Good Consultants are “Sensitive”
April 26th, 2007 at 07:19am David Bush - Iasta
Last November, I blogged a Supply Chain Consultants Who’s Who where I listed the top Supply Chain Consultancies out in the market according to World Trade as well as a number of smaller firms our clients have dealt with that have delivered excellent value. However, I did not provide a methodology that you could use to identify the best consulting organization for your company.
Now, AMR has recently published A Basic Consulting Skills Checklist: Does Your Implementation Team Have It? which noted that there is a common set of soft skills required that becomes more critical as the individual moves from technical back-room work to deal more with business owners and end users: project governance skills and methodologies, a variety of subtle behavioral and communications techniques, and cultural sensitivity as well as an ability to resist Consulting Stockholm Syndrome.
Their list of soft skills was particularly useful. The soft skills they listed were:
- Deep Digging
An innate need to get to the root cause of a problem in order to suggest the best solution. - Responsiveness
A tendency to provide updates in a timely manner. - Escalation Capability
Knowing when help is needed and seeking it out at appropriate times. - Scope Adherence
An understanding of the big issue combined with the ability to stick to the plan or get approval when needed. - Realism
Promising only the possible. - Upfrontedness
Knowing that sometimes “bad news is better than no news” and that accurate status updates are as important as timely ones. - Community Building
The goal of self-enabling the organization as quickly as possible.

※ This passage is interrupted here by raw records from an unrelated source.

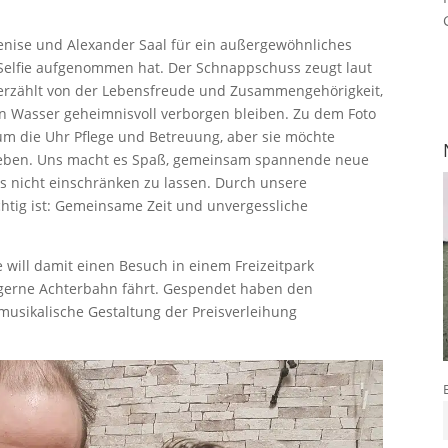
 Denise und Alexander Saal für ein außergewöhnliches
n-Selfie aufgenommen hat. Der Schnappschuss zeugt laut
 erzählt von der Lebensfreude und Zusammengehörigkeit,
n Wasser geheimnisvoll verborgen bleiben. Zu dem Foto
d um die Uhr Pflege und Betreuung, aber sie möchte
rleben. Uns macht es Spaß, gemeinsam spannende neue
s nicht einschränken zu lassen. Durch unsere
chtig ist: Gemeinsame Zeit und unvergessliche
lie will damit einen Besuch in einem Freizeitpark
hr gerne Achterbahn fährt. Gespendet haben den
 musikalische Gestaltung der Preisverleihung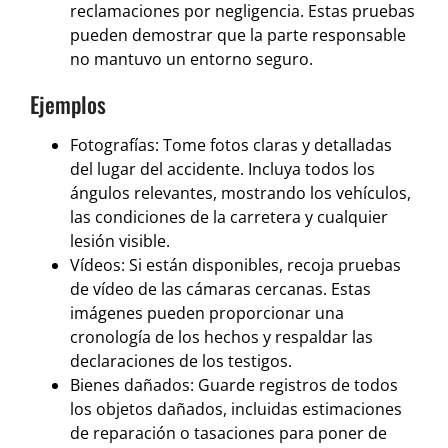
reclamaciones por negligencia. Estas pruebas
pueden demostrar que la parte responsable
no mantuvo un entorno seguro.
Ejemplos
Fotografías: Tome fotos claras y detalladas
del lugar del accidente. Incluya todos los
ángulos relevantes, mostrando los vehículos,
las condiciones de la carretera y cualquier
lesión visible.
Vídeos: Si están disponibles, recoja pruebas
de vídeo de las cámaras cercanas. Estas
imágenes pueden proporcionar una
cronología de los hechos y respaldar las
declaraciones de los testigos.
Bienes dañados: Guarde registros de todos
los objetos dañados, incluidas estimaciones
de reparación o tasaciones para poner de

Furthermore, they know that their job is first to assist in business and process improvement and, through this, gain the respect of the users rather than be well liked by the masses and that change is hard, and long-term end users will resist new processes and systems and that they will have to act with care and understanding.
Funny thing is…these are the same qualities that make a good and productive employee in sourcing or any industry.